TASK TO CARRY OUT:
This exercise calls for every record to be set down again, exactly and in full.

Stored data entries
◆ ◆ ◆ ◆ ◆
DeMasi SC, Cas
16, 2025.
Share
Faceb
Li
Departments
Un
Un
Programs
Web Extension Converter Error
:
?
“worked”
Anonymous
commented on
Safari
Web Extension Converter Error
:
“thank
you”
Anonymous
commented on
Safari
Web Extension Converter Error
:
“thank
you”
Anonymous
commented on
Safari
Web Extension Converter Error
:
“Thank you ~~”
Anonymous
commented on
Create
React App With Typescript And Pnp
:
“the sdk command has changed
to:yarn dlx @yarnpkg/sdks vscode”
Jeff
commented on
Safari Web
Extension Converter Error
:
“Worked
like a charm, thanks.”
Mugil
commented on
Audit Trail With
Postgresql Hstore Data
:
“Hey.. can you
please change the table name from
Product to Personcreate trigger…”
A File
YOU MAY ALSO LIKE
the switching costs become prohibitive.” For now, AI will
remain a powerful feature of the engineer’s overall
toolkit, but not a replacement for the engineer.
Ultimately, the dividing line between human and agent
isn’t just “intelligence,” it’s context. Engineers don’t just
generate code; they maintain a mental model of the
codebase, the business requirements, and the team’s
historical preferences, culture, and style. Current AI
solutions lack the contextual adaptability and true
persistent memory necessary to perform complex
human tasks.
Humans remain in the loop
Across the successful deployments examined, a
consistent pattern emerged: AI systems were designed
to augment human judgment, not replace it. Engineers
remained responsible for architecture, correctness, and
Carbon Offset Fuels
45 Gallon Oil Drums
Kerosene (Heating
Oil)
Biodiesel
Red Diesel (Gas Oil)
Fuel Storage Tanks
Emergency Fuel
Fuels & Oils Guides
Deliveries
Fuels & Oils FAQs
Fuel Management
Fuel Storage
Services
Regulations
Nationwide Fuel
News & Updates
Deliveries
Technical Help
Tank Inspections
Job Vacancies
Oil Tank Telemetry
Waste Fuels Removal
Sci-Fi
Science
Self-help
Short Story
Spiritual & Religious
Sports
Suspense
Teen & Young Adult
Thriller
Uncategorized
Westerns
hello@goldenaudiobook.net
◆ ◆ ◆ ◆ ◆
RESULT FOR THIS EXERCISE:
DeMasi SC, Cas
16, 2025.
Share
Faceb
Li
Departments
Un
Un
Programs
Web Extension Converter Error
:
?
“worked”
Anonymous
commented on
Safari
Web Extension Converter Error
:
“thank
you”
Anonymous
commented on
Safari
Web Extension Converter Error
:
“thank
you”
Anonymous
commented on
Safari
Web Extension Converter Error
:
“Thank you ~~”
Anonymous
commented on
Create
React App With Typescript And Pnp
:
“the sdk command has changed
to:yarn dlx @yarnpkg/sdks vscode”
Jeff
commented on
Safari Web
Extension Converter Error
:
“Worked
like a charm, thanks.”
Mugil
commented on
Audit Trail With
Postgresql Hstore Data
:
“Hey.. can you
please change the table name from
Product to Personcreate trigger…”
A File
YOU MAY ALSO LIKE
the switching costs become prohibitive.” For now, AI will
remain a powerful feature of the engineer’s overall
toolkit, but not a replacement for the engineer.
Ultimately, the dividing line between human and agent
isn’t just “intelligence,” it’s context. Engineers don’t just
generate code; they maintain a mental model of the
codebase, the business requirements, and the team’s
historical preferences, culture, and style. Current AI
solutions lack the contextual adaptability and true
persistent memory necessary to perform complex
human tasks.
Humans remain in the loop
Across the successful deployments examined, a
consistent pattern emerged: AI systems were designed
to augment human judgment, not replace it. Engineers
remained responsible for architecture, correctness, and
Carbon Offset Fuels
45 Gallon Oil Drums
Kerosene (Heating
Oil)
Biodiesel
Red Diesel (Gas Oil)
Fuel Storage Tanks
Emergency Fuel
Fuels & Oils Guides
Deliveries
Fuels & Oils FAQs
Fuel Management
Fuel Storage
Services
Regulations
Nationwide Fuel
News & Updates
Deliveries
Technical Help
Tank Inspections
Job Vacancies
Oil Tank Telemetry
Waste Fuels Removal
Sci-Fi
Science
Self-help
Short Story
Spiritual & Religious
Sports
Suspense
Teen & Young Adult
Thriller
Uncategorized
Westerns
hello@goldenaudiobook.net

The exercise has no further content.